CISA taps Bugcrowd for federal vulnerability disclosure program

The U.S. Cybersecurity and Infrastructure Security Agency has opened a first of its kind vulnerability disclosure program.

The new program, launched with Bugcrowd and Endyna, will see the Department of Homeland Security's cybersecurity branch partner with the two infosec companies to make it easier for hackers to find and report potential security issues in public-facing government sites and portals. The program stems from the Cybersecurity and Infrastructure Security Agency's (CISA) binding operational directive from September that tasked most executive branch agencies with creating a vulnerability disclosure policy (VDP), which can include both public and private bug bounties.

Under the newly launched program, researchers will be able to report potential security flaws to the government and receive compensation. The program, which covers all agencies falling under the Federal Civilian Executive Branch (FCEB) umbrella, will be hosted on Bugcrowd's crowdsourced security platform, with Endyna, a government IT contractor, providing a SaaS component for the VDP.

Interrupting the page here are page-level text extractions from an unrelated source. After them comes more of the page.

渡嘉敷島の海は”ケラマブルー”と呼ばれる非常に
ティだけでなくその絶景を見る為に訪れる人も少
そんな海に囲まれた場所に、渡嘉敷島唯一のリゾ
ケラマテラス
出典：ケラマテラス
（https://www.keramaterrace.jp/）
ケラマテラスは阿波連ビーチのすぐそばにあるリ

"The need for cyber resilience and risk management is unprecedented in today's digitally connected world and the partnership between CISA and Bugcrowd provides the most powerful crowdsourced cybersecurity platform solution to address the government's growing need for contextually intelligent security assessments to protect its vast attack surface," Bugcrowd CEO Ashish Gupta said.

"We are honored to be the first crowdsourced cybersecurity vendor to work with CISA on an FCEB-wide proactive defense strategy through our VDP solution," he said.

While establishing vulnerability disclosure and bug bounty programs has widely been seen as something most software vendors, as well as the U.S. government, should strive for in the long term, it has become a necessity lately as exploitation of zero-day flaws and existing vulnerabilities have led to several high-profile breaches and cyberattacks.

In order to fully assess and remediate vulnerabilities, organizations are advised not to dive headfirst into public bug bounties, which can lead to high volumes of reported flaws. Rather, experts like Bugcrowd said firms should work their way up to bug bounty status.

This means first hardening your network by running extensive tests both with in-house staff and external penetration testing providers. In a recent interview with SearchSecurity, Bugcrowd founder and CTO Casey Ellis noted that firms need to start small with VDPs.

From there, many organizations start with private VDPs where critical security issues can be reported and verified confidentially. Even then, it is advised that companies and government organizations think long and hard before opening themselves up to public bug bounty systems.

In this case, the hope is that once the U.S. government has established the basics, CISA can then open the doors on a public bug bounty. Gupta said organizations that build up vulnerability disclosure programs over time recognize the value of crowdsourced security research.

"Our customers have told us they are not going back," he said.